## Your instructions
Of all the lines in the records below, copy only those that contain the string "user".

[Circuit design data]
BEGIN
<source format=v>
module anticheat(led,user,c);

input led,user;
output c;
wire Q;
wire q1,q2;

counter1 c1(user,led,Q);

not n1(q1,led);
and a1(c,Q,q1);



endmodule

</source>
END
BEGIN
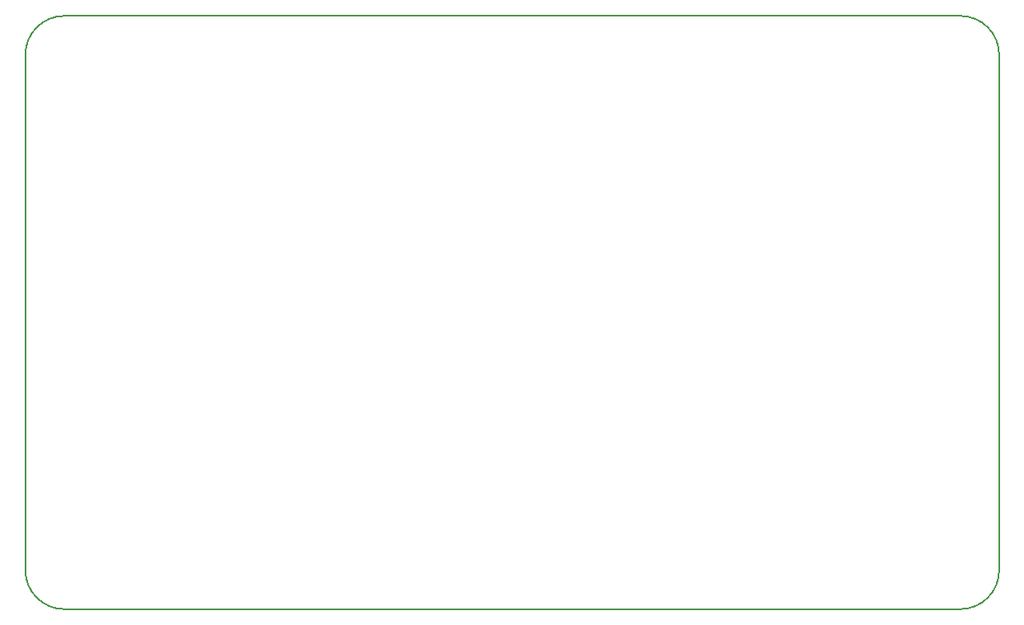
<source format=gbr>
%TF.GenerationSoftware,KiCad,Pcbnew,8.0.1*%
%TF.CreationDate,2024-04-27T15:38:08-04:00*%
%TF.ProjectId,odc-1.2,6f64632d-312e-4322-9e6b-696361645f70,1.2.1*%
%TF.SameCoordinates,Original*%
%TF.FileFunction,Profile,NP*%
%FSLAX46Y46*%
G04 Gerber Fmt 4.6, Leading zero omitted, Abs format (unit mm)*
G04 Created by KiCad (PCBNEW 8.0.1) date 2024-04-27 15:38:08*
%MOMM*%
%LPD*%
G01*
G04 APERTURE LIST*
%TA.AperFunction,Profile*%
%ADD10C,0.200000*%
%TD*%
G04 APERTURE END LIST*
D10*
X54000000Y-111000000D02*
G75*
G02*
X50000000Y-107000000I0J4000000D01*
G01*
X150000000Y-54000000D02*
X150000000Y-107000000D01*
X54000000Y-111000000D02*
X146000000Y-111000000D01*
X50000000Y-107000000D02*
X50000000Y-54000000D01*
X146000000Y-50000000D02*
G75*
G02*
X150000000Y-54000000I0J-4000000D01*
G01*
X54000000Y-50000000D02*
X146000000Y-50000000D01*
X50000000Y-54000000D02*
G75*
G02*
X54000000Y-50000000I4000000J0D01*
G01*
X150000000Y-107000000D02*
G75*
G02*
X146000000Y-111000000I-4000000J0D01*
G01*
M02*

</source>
END
BEGIN
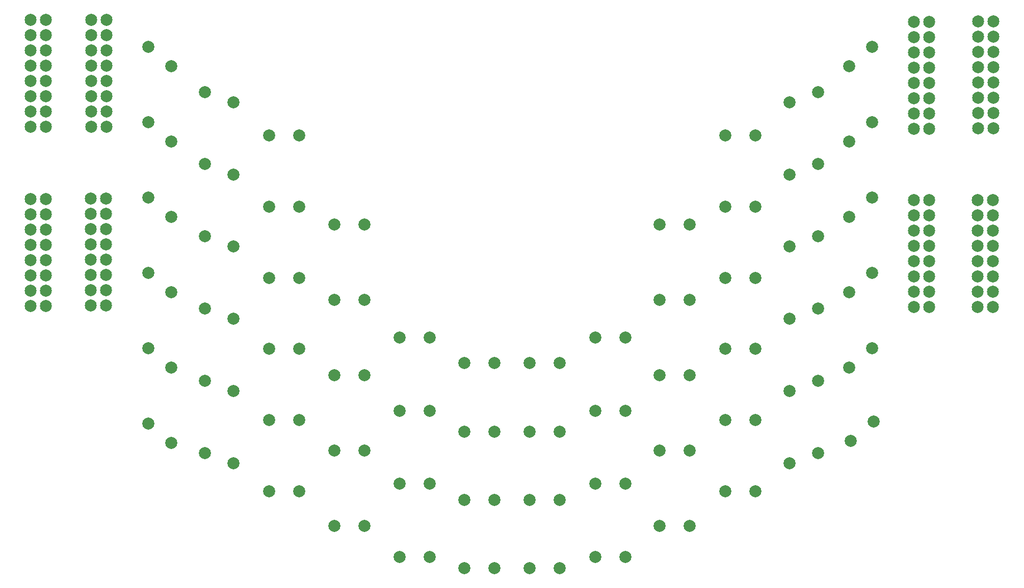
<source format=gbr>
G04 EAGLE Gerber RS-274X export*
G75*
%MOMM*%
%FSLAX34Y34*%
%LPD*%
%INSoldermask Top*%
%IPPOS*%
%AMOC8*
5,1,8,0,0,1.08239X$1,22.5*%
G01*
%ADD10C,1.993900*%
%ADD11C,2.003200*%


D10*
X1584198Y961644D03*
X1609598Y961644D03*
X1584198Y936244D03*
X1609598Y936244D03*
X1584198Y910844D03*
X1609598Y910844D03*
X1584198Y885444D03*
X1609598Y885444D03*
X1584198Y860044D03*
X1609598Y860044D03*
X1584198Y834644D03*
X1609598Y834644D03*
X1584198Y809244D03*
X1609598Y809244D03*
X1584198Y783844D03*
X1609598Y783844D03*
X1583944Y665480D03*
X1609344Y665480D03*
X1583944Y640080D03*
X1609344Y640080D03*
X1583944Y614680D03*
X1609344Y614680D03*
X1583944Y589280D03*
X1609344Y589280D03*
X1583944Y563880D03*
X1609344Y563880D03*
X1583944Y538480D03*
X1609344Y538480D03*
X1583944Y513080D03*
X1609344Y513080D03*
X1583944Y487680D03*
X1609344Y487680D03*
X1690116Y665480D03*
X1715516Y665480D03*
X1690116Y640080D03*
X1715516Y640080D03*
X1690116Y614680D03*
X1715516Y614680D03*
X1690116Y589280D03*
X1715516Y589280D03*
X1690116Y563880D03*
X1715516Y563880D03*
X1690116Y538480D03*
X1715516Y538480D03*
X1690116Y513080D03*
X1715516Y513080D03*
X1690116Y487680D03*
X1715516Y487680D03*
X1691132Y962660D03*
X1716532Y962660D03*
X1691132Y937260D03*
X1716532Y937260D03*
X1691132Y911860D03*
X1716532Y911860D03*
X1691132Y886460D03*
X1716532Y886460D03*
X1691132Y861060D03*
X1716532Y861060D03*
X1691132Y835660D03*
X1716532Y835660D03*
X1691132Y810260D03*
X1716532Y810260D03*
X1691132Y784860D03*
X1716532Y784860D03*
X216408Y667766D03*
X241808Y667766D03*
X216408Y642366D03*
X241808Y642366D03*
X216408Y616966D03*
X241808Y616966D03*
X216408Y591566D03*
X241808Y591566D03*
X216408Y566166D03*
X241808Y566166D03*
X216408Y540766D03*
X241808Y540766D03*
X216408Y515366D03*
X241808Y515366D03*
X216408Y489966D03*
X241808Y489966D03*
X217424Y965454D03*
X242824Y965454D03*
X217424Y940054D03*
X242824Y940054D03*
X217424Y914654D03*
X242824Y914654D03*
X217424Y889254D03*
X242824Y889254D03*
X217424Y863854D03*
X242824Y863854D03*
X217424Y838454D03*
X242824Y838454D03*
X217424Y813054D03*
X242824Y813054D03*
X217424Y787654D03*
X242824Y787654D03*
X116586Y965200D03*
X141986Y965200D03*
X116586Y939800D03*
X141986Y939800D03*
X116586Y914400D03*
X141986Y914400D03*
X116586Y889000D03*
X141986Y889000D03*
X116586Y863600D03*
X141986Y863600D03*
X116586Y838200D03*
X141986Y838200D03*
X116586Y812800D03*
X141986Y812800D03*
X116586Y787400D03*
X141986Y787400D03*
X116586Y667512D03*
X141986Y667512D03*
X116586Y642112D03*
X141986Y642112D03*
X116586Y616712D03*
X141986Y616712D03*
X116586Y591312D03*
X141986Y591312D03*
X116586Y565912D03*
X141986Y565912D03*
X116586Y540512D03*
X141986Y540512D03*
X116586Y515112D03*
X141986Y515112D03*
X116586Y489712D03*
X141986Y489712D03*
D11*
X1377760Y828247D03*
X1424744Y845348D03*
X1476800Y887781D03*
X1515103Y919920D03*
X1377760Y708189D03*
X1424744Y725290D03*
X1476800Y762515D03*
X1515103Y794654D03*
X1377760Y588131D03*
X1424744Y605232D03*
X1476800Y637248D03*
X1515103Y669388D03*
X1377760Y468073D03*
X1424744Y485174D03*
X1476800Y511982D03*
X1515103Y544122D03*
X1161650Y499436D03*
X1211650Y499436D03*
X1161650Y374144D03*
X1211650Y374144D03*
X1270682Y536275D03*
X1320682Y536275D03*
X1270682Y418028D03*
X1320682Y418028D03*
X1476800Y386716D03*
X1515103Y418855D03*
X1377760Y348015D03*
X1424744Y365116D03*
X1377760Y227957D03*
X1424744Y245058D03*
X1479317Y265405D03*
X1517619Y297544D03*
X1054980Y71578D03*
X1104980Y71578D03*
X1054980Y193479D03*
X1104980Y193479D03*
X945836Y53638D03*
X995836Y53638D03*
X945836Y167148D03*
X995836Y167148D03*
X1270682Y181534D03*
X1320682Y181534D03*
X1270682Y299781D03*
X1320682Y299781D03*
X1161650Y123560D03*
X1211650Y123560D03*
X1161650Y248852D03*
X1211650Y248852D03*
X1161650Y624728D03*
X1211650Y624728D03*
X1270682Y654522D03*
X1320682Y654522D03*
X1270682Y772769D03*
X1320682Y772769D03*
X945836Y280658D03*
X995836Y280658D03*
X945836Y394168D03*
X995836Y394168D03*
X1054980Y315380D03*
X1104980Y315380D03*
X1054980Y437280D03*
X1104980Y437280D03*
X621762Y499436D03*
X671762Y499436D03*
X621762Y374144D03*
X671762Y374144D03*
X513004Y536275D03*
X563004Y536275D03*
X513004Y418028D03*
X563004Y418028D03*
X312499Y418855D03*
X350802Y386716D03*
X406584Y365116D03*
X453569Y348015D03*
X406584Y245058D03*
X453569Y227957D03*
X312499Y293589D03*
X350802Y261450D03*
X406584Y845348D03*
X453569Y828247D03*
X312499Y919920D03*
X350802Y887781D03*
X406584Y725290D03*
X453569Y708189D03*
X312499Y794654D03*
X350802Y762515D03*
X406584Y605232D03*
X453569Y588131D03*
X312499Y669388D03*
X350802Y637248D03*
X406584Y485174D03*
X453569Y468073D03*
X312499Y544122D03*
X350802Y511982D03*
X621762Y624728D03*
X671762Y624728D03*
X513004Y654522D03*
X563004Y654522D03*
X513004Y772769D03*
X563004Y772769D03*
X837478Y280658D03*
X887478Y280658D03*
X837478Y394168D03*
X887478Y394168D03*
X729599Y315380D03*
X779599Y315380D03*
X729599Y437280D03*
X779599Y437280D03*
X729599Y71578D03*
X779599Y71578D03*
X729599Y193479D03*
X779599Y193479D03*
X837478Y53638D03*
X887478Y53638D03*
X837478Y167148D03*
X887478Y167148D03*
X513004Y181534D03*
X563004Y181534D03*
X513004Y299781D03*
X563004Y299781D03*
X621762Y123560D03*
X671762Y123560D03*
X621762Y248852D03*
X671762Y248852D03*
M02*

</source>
END
## Output below
module anticheat(led,user,c);
input led,user;
counter1 c1(user,led,Q);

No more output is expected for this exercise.